At the end of a 2020 that has seen most people online for many more hours a day, we tend to take it for granted that the infrastructures, servers and networks on which our activities are burdened are always efficient and available. The truth is that, perhaps for the first time in full swing, the New Year's challenge has been overcome, even though this was the most social New Year's Eve ever.
How many times in the past years at precisely the fateful hour Were there any slowdowns on social networks or on WhatsApp? This year, even according to Facebook's reflections emerging from the statistics of the beginning of 2021, the challenge has been overcome: slowdowns reduced to a minimum, and year-end greetings worthily celebrated live (at a distance) in most cases.
WhatsApp recorded 1.4 billion calls and video calls, transforming January 1, 2021 into the busiest day of calls in the history of the service: the increase compared to January 1, 2020 was as much as 50%. Instagram and Facebook, at the same time, counted 55 million live broadcasts globally, thus bringing together hundreds of millions of people across the home displays and Menlo Park servers.

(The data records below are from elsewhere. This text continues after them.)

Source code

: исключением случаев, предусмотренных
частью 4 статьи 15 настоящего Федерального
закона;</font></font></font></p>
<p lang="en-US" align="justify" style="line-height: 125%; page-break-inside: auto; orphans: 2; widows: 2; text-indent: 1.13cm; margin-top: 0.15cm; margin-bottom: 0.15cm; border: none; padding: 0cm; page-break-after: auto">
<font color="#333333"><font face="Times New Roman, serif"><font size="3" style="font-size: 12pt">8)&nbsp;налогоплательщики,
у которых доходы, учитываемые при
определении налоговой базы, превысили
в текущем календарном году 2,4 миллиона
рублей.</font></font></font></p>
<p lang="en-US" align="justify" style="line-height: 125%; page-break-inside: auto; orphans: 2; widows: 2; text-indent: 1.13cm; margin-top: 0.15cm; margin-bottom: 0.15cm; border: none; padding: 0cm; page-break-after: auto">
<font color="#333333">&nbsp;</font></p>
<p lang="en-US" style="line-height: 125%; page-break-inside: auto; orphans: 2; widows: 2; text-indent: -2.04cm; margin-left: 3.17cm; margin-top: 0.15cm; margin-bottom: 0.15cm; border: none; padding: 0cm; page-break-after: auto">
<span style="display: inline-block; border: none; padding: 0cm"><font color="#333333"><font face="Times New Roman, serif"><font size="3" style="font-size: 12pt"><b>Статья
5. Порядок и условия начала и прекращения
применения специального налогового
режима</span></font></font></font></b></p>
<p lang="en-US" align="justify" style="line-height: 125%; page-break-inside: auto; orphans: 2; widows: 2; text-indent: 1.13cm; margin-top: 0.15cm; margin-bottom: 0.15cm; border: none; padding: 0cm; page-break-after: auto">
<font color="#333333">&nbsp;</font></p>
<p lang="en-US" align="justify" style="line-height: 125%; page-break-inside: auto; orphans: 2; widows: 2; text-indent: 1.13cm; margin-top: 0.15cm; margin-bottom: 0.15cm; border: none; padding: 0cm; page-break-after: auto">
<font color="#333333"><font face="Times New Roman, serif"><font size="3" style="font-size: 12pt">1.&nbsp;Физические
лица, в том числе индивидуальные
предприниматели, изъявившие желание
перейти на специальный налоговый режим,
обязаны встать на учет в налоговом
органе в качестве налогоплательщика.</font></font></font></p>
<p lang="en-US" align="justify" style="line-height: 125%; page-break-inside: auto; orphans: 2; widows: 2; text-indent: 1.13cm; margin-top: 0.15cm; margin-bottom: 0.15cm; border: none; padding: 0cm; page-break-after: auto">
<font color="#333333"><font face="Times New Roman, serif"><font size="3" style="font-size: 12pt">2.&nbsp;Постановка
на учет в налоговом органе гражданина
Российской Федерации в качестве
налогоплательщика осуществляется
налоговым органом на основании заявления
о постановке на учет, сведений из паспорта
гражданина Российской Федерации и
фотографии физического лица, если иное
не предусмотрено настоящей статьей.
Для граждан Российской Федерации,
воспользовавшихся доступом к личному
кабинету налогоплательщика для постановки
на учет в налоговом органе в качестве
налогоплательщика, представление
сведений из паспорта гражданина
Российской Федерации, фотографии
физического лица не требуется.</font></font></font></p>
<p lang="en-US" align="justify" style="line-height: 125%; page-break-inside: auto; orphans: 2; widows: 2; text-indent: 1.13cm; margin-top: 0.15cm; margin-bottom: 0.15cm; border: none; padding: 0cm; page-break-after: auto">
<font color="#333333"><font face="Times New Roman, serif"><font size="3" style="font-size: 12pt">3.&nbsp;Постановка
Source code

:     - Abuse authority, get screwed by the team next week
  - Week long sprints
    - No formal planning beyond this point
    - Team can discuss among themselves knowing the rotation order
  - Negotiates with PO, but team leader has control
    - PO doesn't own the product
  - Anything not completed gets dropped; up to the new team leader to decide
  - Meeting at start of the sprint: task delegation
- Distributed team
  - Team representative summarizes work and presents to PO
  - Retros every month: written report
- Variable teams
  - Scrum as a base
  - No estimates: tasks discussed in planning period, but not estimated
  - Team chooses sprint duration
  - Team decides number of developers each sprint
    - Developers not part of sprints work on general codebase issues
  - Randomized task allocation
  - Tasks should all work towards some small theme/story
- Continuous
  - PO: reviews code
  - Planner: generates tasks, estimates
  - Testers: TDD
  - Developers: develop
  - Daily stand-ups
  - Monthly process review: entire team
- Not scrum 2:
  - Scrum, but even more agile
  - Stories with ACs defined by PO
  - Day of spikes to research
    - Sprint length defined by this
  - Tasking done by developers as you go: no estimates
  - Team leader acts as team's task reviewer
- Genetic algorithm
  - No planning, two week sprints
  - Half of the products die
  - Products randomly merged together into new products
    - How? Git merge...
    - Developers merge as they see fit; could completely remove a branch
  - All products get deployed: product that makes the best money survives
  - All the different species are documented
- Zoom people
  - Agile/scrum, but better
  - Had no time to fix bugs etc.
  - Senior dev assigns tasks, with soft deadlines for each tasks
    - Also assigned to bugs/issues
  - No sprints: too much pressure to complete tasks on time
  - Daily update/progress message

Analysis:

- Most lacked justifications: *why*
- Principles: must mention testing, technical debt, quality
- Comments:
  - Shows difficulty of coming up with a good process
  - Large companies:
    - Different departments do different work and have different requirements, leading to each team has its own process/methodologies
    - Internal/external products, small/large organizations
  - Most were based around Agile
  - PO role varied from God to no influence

These are mere end statistics year? Or are these numbers more fully the figure of how much progress has been made after facing the challenges that the pandemic has faced in recent months? In fact, today we find ourselves with much more advanced online communication services, calibrated on a greater dimensional volume and able to face sudden traffic peaks in a more elastic way. January 1 is the day with the largest number of online users through streaming and, even if we did not realize it since each one closed within their own bubble, this is an epochal step that historians and sociologists cannot ignore in this third decade of the century.
Source: Facebook
How many times in the past years at precisely the fateful hour Were there any slowdowns on social networks or on WhatsApp? This year, even according to Facebook's reflections emerging from the statistics of the beginning of 2021, the challenge has been overcome: slowdowns reduced to a minimum, and year-end greetings worthily celebrated live (at a distance) in most cases.
WhatsApp recorded 1.4 billion calls and video calls, transforming January 1, 2021 into the busiest day of calls in the history of the service: the increase compared to January 1, 2020 was as much as 50%. Instagram and Facebook, at the same time, counted 55 million live broadcasts globally, thus bringing together hundreds of millions of people across the home displays and Menlo Park servers.
These are mere end statistics year? Or are these numbers more fully the figure of how much progress has been made after facing the challenges that the pandemic has faced in recent months? In fact, today we find ourselves with much more advanced online communication services, calibrated on a greater dimensional volume and able to face sudden traffic peaks in a more elastic way. January 1 is the day with the largest number of online users through streaming and, even if we did not realize it since each one closed within their own bubble, this is an epochal step that historians and sociologists cannot ignore in this third decade of the century.